Justice Clarence Thomas’s eye-catching February 25 dissent in a prison-beating case left one thing a bit unclear. Suppose that instead of just loosening a few of the handcuffed prisoner’s teeth and mussing up his face while their supervisor was admonishing them "not to have too much fun," the two Louisiana penitentiary guards had gotten a little bit rough.
Suppose that they had broken both his legs, or stretched him out on a medieval rack, or torn out his fingernails, or cut off his hand, Saudi-style, or locked him naked in a freezing room.
Would that be "cruel and unusual punishment"?
No way, Thomas and his ideological mentor Antonin Scalia seem at first to suggest in Hudson v. McMillian: The Eighth Amendment was conceived two centuries ago only as a protection against punishments meted out by judges and legislatures-not against anything done to a convict once arrived at prison.
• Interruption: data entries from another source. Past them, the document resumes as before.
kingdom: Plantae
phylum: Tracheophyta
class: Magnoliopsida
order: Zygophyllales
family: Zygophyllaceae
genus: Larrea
As history, that may be plausible. As constitutional law for 1992, it’s hard to stomach.
Which is why Thomas and Scalia don’t really press the point. Instead, they premise most of thei dissent on narrower grounds, indicating that they might uphold Keith Hudson’s $800 damage aware if he had suffered "serious injury."
In doing so, they expose the flaw at the heart of the "originalist" jurisprudence of which Scalia and Robert Bork are the guru’s, Thomas is an awkward apprentice, Chief Justice William Rehnquist a dabbler, and Ed Meese was once mass-marketer:
Taken to its logical conclusions, originalism leads to results intolerable even to its most ardent expositors.
These results would include constitutional indifference not only to the torture of convicts, but also to most forms of racial discrimination, ranging from state-enforced segregation of black children (the norm when the 14th Amendment was adopted) to quotas that discriminate against white males.